» Exercises to complete
• 1. According to the Shute Park Aquatic & Recreation Center passage, in what year did the indoor recreation center and pool open?
• 2. Render this sentence from the Shute Park Aquatic & Recreation Center passage in Spanish: "The pool then opened in 1954, and the next year the city decided to keep it operating seven days a week during the summer."
• 3. Return the stretch of the Shute Park Aquatic & Recreation Center passage from "The Shute Park" through "of $9 million.", copied word for word.

» Source passage
▶

Multi-pool facility in Hillsboro, Oregon

The Shute Park Aquatic & Recreation Center (SHARC) is a multi-pool indoor and outdoor facility located in Hillsboro in the U.S. state of Oregon. Originally opened in 1954 as an outdoor at Shute Park, an indoor recreation center and pool opened in 1981. The indoor recreation center, which includes a weight room, spa, a wading pool, and classroom space, was expanded in 2006 at a cost of $9 million.

==History==
Proposals to build a pool for the city began as early as 1934 when the city council referred one plan to the city’s budget committee. That proposal would have been paid for using bonds and be built by the New Deal's State Emergency Relief Administration at Shute Park. Plans to build a pool at Shute Park came to fruition in 1953 when the project was allotted about $90,000 in controlled materials by the National Production Authority, after $90,000 in bonds were approved by voters in June 1950 for construction of a pool. The pool then opened in 1954, and the next year the city decided to keep it operating seven days a week during the summer. That original outdoor pool is 150 ft long and 51 ft wide. During the early years of the facility, it hosted an annual water show that included diving, water ballet, and a comedy skit.

◀

» Extracted entries
▶

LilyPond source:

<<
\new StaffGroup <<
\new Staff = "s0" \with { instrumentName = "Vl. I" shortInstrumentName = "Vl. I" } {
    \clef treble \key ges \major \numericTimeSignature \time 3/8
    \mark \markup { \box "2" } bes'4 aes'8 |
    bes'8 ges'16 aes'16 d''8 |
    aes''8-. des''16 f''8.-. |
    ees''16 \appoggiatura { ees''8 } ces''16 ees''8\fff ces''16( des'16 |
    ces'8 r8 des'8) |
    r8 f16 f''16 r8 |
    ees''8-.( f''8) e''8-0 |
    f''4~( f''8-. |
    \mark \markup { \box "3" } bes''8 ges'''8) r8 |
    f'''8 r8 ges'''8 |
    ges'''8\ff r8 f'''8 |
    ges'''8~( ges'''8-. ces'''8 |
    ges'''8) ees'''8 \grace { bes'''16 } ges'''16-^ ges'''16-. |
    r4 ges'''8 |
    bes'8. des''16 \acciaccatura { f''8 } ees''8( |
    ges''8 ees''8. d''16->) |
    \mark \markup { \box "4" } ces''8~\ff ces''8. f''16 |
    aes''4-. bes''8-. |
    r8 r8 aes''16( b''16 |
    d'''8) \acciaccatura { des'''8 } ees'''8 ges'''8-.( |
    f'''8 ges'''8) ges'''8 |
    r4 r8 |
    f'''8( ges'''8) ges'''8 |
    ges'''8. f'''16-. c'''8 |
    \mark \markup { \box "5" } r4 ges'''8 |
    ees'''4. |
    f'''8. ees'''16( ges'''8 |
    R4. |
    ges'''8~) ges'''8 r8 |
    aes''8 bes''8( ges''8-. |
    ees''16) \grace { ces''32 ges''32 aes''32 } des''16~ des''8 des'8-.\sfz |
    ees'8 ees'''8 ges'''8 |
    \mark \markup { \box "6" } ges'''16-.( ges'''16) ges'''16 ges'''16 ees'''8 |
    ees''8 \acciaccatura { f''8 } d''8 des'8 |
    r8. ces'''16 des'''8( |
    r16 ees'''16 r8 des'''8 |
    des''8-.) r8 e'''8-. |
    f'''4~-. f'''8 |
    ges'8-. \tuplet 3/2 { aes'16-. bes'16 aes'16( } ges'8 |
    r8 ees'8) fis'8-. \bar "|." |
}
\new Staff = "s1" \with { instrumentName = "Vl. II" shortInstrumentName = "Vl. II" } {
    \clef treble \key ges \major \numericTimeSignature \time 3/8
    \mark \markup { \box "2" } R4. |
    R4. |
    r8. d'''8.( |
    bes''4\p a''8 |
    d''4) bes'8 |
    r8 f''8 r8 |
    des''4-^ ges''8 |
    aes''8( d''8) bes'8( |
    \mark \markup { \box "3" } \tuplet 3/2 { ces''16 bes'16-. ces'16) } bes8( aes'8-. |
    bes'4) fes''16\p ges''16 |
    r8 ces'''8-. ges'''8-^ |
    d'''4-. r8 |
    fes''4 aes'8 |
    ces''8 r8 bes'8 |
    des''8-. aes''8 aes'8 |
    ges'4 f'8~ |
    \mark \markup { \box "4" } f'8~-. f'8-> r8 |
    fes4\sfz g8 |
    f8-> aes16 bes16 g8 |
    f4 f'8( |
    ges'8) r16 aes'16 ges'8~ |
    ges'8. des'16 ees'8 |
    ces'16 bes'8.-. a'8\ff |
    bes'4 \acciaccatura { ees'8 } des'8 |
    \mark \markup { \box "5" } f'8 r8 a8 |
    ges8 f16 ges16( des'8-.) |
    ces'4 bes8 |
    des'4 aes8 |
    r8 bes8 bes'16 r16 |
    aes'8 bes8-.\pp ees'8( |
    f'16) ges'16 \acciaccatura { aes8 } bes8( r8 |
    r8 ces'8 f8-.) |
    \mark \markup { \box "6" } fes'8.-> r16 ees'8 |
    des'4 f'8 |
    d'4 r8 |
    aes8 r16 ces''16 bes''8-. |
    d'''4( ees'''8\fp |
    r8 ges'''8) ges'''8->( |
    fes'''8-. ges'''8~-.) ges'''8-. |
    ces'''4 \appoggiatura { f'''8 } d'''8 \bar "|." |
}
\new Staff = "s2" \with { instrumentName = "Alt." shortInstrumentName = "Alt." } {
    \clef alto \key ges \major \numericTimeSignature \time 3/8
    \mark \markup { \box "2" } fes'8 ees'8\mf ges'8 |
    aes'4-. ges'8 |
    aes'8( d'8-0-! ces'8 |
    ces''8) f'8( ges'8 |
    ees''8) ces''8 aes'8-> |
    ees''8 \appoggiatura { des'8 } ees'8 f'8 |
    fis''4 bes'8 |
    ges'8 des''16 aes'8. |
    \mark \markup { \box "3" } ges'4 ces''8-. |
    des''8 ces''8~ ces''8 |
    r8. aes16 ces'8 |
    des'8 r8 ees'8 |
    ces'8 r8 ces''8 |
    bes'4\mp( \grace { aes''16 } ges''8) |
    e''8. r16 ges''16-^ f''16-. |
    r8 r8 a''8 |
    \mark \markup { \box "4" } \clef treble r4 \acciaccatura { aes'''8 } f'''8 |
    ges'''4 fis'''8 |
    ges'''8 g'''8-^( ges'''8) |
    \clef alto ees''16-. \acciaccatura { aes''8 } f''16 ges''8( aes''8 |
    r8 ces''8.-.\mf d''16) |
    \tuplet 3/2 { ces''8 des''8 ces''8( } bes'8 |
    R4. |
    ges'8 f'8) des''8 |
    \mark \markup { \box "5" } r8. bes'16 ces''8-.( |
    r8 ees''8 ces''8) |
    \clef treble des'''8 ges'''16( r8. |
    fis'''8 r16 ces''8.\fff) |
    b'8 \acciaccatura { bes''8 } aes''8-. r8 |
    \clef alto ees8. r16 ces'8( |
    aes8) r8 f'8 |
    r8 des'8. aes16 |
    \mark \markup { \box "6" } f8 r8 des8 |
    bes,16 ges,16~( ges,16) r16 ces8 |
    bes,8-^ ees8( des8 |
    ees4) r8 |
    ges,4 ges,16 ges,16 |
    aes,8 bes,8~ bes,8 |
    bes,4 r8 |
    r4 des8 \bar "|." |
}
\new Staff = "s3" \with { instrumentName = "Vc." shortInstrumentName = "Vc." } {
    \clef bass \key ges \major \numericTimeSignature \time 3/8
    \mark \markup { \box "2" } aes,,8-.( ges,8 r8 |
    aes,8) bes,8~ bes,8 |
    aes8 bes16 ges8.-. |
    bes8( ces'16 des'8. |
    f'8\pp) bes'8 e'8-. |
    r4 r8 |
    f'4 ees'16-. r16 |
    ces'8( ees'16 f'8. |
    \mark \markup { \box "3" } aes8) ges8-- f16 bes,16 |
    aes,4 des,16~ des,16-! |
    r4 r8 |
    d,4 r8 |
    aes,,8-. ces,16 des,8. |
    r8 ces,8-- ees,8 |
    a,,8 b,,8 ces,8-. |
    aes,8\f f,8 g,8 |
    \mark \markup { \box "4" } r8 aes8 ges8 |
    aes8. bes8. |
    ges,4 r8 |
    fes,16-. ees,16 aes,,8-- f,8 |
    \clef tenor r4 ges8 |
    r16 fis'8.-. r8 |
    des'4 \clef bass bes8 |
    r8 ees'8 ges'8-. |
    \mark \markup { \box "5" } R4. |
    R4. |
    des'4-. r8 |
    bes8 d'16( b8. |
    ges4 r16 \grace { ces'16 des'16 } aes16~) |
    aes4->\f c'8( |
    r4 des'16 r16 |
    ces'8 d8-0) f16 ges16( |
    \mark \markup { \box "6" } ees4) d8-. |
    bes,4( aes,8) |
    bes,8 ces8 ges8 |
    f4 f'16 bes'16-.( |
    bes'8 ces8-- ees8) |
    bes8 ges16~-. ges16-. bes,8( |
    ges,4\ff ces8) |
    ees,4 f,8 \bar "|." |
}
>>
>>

◀

» Responses in order
• 1. 1981

• 2. La piscina se inauguró entonces en 1954, y al año siguiente la ciudad decidió mantenerla en funcionamiento los siete días de la semana durante el verano.

• 3.
The Shute Park Aquatic & Recreation Center (SHARC) is a multi-pool indoor and outdoor facility located in Hillsboro in the U.S. state of Oregon. Originally opened in 1954 as an outdoor at Shute Park, an indoor recreation center and pool opened in 1981. The indoor recreation center, which includes a weight room, spa, a wading pool, and classroom space, was expanded in 2006 at a cost of $9 million.